Maintenir un lien avec la langue d’héritage, même à la deuxième ou troisième génération, est l’une des nombreuses motivations qui poussent aujourd’hui les parents à participer aux après-midis “Offre-moi une histoire” avec leurs enfants, rapporte albinfo.ch. D’autres viennent parce qu’ils se sentent comme dans une grande famille, ou simplement parce qu’ils souhaitent aider leur enfant à apprendre la langue.

Pour les familles issues de la migration, l’intégration en Suisse est essentielle, et cela passe souvent par la langue. Le fait que le programme ne soit pas proposé principalement en allemand, mais dans plus de 20 langues différentes, souligne Gina Domeniconi, cheffe de projet au Institut suisse Jeunesse et Médias, dans une interview accordée à SRF.
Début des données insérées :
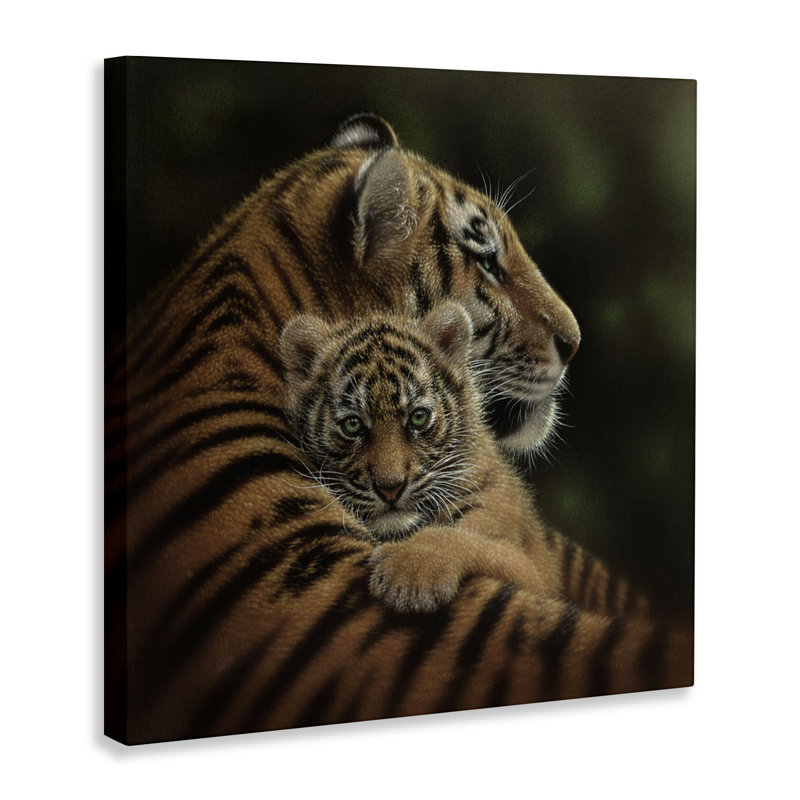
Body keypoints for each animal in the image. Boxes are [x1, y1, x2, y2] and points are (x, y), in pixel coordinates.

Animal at [280, 301, 562, 613]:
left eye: (418, 417)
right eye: (352, 424)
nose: (390, 489)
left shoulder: (531, 572)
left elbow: (471, 541)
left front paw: (409, 573)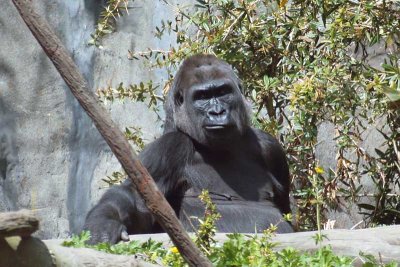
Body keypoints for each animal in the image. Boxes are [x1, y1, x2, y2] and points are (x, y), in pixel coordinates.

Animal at [83, 54, 292, 245]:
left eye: (223, 92)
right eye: (202, 97)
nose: (217, 112)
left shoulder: (270, 147)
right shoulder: (169, 146)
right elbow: (139, 198)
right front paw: (104, 222)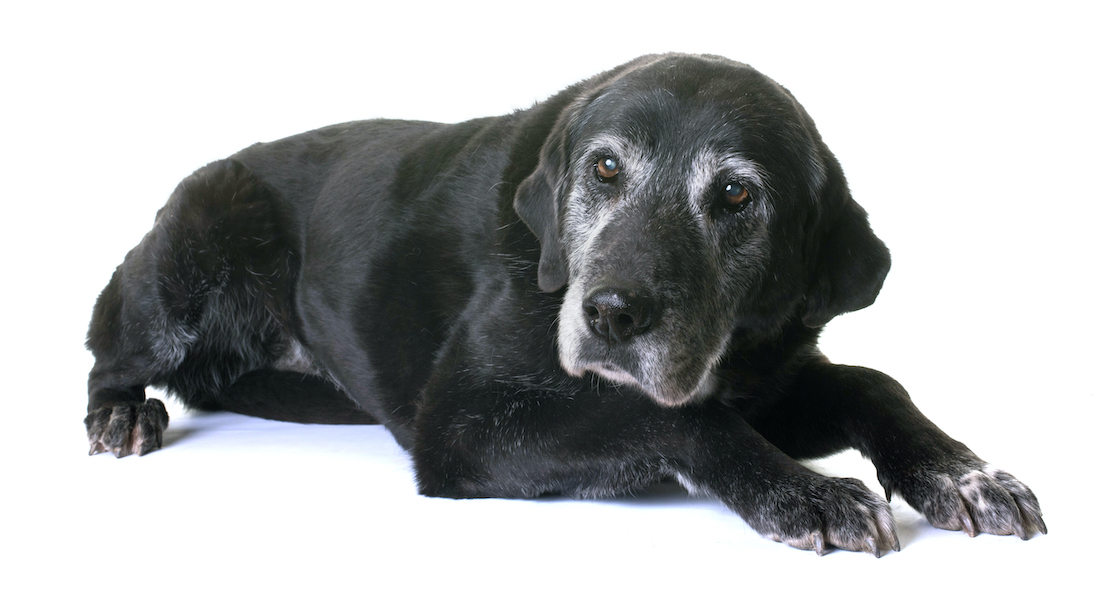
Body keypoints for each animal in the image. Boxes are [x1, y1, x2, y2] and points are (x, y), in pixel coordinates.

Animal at [81, 53, 1042, 554]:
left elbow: (875, 382)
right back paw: (122, 413)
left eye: (736, 195)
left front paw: (964, 472)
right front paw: (807, 492)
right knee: (104, 348)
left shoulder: (778, 374)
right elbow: (668, 417)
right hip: (188, 260)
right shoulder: (465, 429)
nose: (611, 314)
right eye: (605, 168)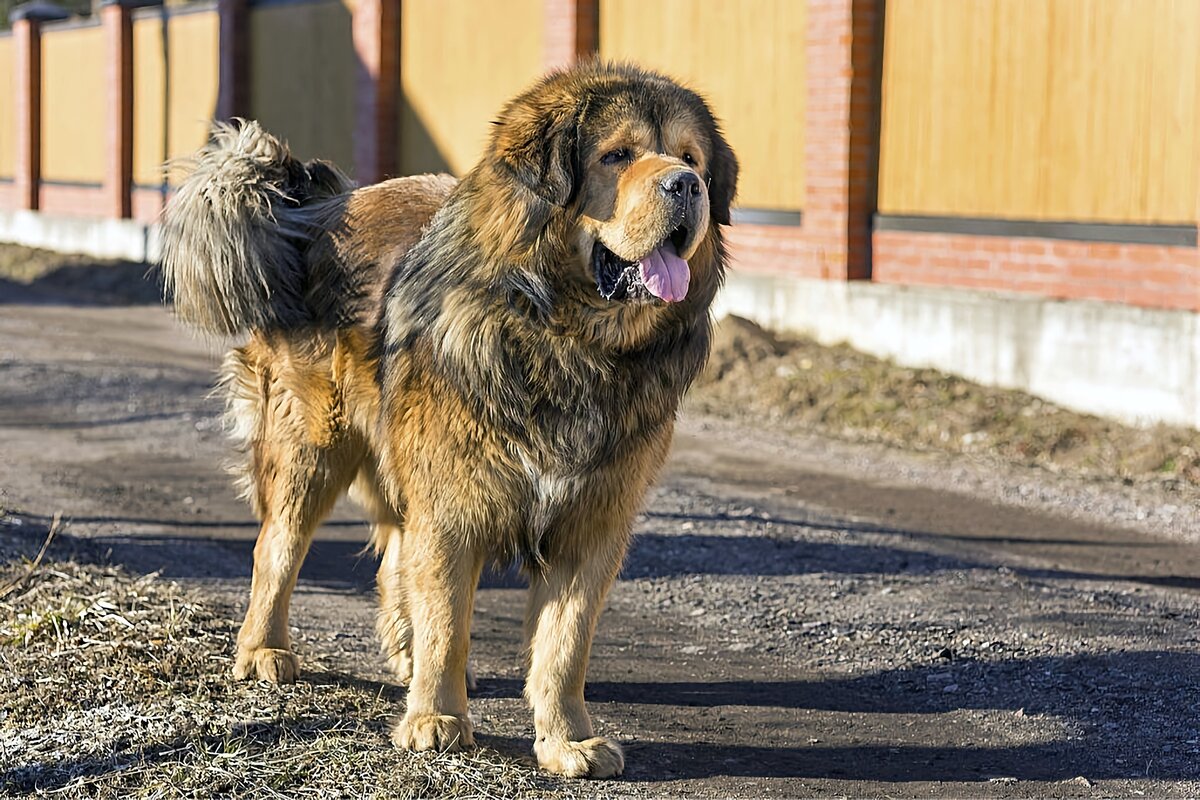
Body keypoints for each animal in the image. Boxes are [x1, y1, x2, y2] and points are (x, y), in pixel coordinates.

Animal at [162, 64, 729, 782]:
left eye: (691, 159)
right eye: (618, 155)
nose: (686, 185)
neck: (567, 341)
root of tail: (320, 208)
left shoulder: (593, 520)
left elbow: (564, 644)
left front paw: (565, 740)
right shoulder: (454, 500)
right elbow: (450, 621)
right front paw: (437, 719)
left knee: (393, 562)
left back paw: (404, 657)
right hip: (312, 448)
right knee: (278, 549)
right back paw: (266, 650)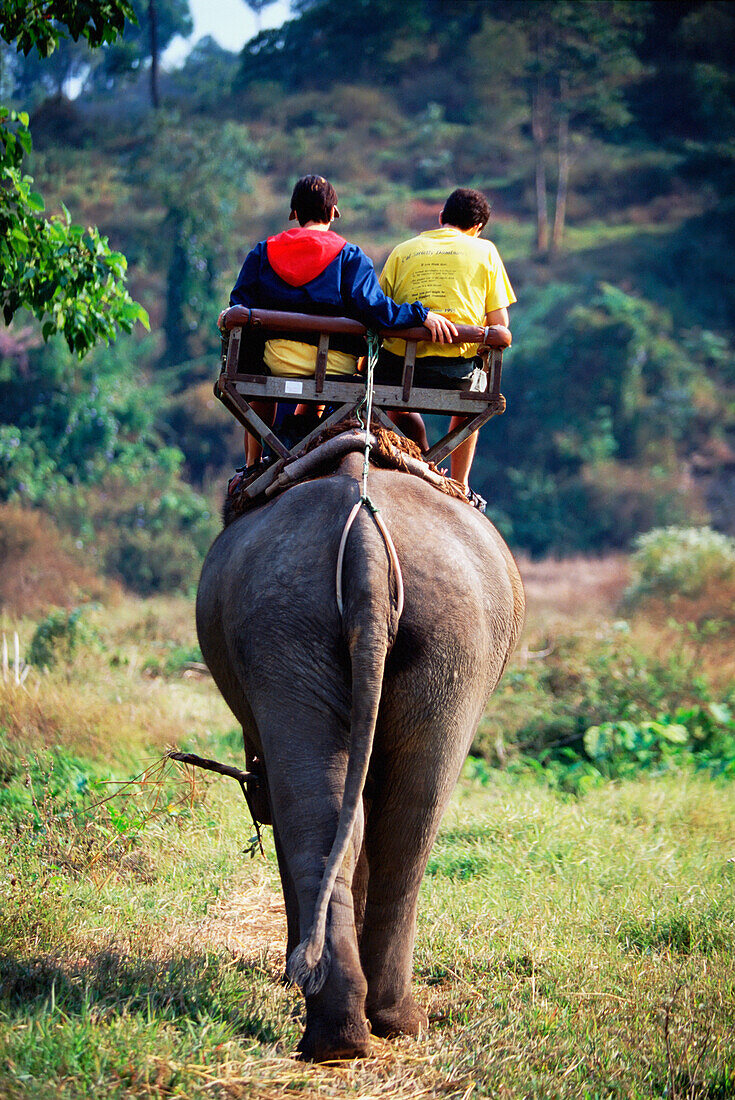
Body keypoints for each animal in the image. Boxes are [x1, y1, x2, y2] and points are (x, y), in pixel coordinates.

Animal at [194, 446, 521, 1056]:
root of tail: (366, 537)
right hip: (437, 634)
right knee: (400, 813)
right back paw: (368, 1025)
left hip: (313, 624)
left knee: (349, 811)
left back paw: (350, 1026)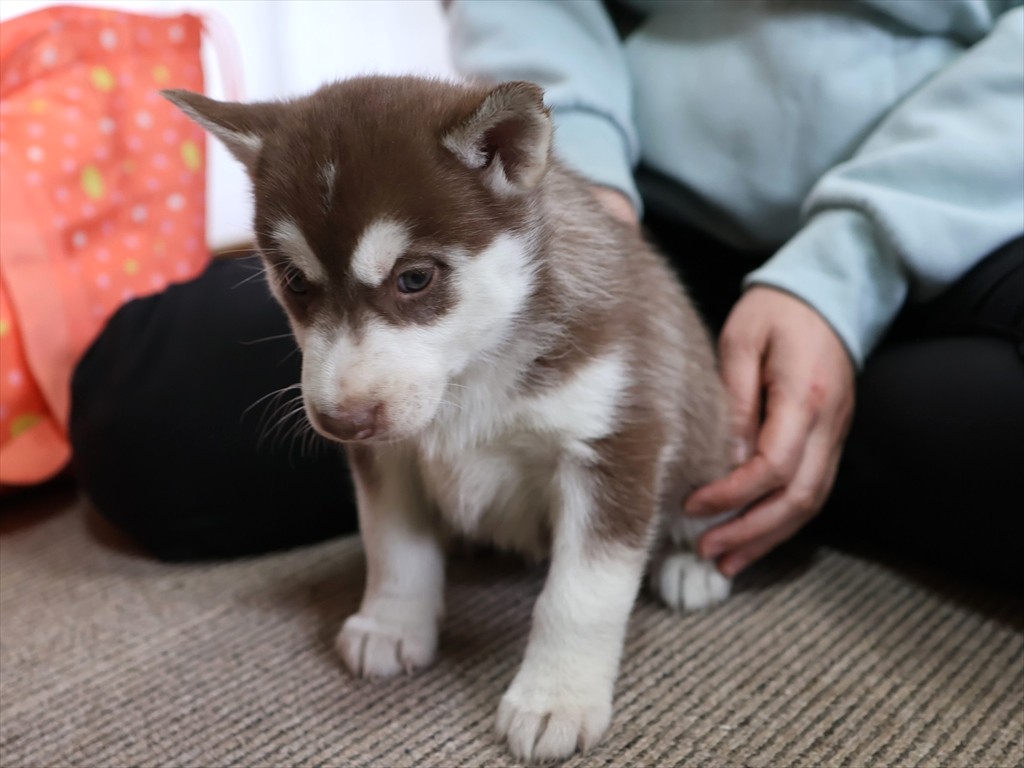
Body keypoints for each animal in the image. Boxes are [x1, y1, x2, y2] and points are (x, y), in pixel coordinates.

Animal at [166, 76, 735, 762]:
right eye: (296, 282)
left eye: (415, 278)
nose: (340, 420)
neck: (471, 372)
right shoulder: (386, 456)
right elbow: (394, 546)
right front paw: (391, 623)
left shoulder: (615, 441)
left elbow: (580, 594)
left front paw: (554, 698)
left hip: (711, 444)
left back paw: (694, 563)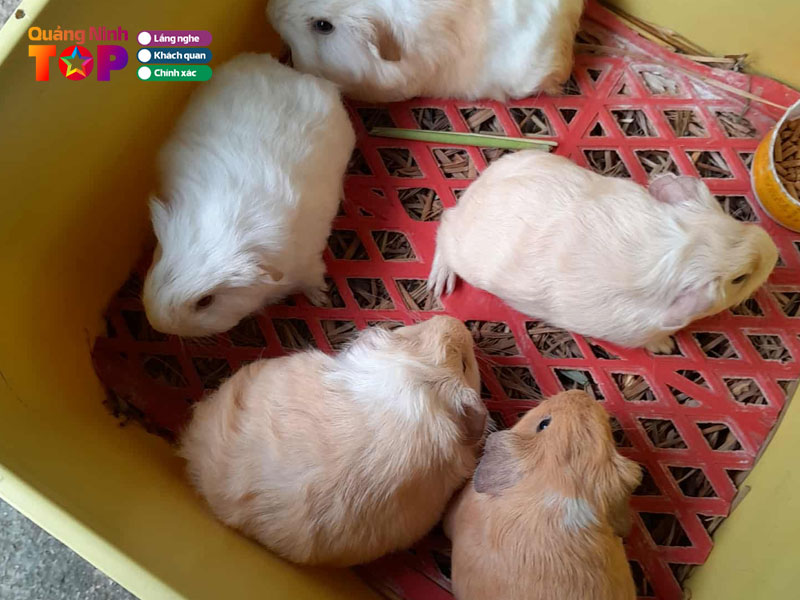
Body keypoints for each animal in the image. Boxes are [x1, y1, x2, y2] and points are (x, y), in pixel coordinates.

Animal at [143, 53, 355, 336]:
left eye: (205, 301)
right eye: (159, 261)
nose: (156, 322)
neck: (222, 231)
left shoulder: (309, 261)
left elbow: (313, 279)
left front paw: (321, 298)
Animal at [431, 151, 779, 353]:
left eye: (731, 220)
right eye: (739, 279)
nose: (773, 251)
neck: (674, 252)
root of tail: (472, 195)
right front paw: (666, 346)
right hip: (456, 246)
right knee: (443, 228)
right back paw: (439, 283)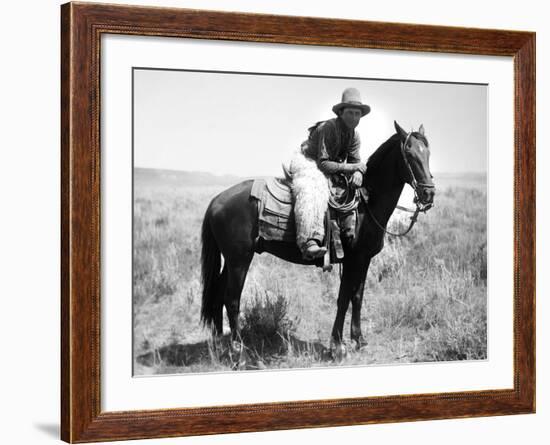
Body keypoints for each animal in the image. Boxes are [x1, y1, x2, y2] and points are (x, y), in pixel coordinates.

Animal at [201, 119, 438, 356]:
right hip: (239, 260)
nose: (429, 193)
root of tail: (216, 200)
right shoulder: (353, 259)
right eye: (409, 153)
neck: (365, 203)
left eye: (428, 153)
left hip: (230, 260)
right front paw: (337, 345)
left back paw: (221, 342)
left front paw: (359, 339)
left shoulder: (364, 260)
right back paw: (237, 350)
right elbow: (343, 298)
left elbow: (357, 297)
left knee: (219, 295)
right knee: (232, 299)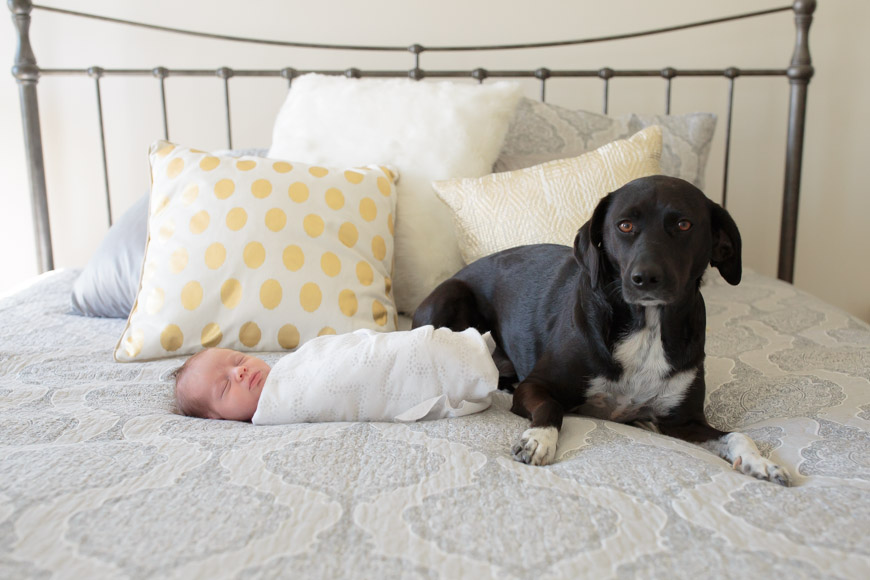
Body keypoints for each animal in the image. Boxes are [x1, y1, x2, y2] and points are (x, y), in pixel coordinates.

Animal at [414, 176, 792, 484]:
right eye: (624, 225)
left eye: (684, 224)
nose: (645, 278)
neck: (647, 327)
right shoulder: (537, 385)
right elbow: (551, 408)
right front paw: (538, 440)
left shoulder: (682, 422)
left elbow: (737, 435)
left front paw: (761, 462)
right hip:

“Les études montrent que les enfants apprennent plus facilement d’autres langues, comme l’allemand, lorsqu’ils disposent d’un vocabulaire aussi riche que possible dans leur langue maternelle.” Plus les parents sont compétents dans la langue qu’ils transmettent à leur enfant, mieux c’est. Promouvoir l’acquisition précoce de la langue maternelle apparaît donc judicieux.

C’était l’idée de base du programme lorsqu’il a été lancé il y a 20 ans par l’Institut suisse Jeunesse et Médias. Il s’agissait d’une réaction aux faibles résultats obtenus par les adolescents suisses dans les études PISA des années 2000 en lecture et en écriture, rapporte albinfo.ch.

“Nous avons alors compris qu’il fallait commencer beaucoup plus tôt”, explique Domeniconi. Même la période avant que les enfants ne puissent parler est cruciale. Les livres illustrés, les panneaux dans le bus, les petites histoires du quotidien sont autant de moments importants pour développer les compétences linguistiques.

Le programme vise également à encourager les parents qui ne se sentent pas particulièrement à l’aise avec la langue à offrir à leurs enfants ce type d’expériences en dehors de ce cadre spécifique. Le fait que le projet soit aujourd’hui proposé dans plus de 20 langues, dans plus de 70 localités en Suisse alémanique et romande, et qu’il soit activement utilisé, témoigne de son succès.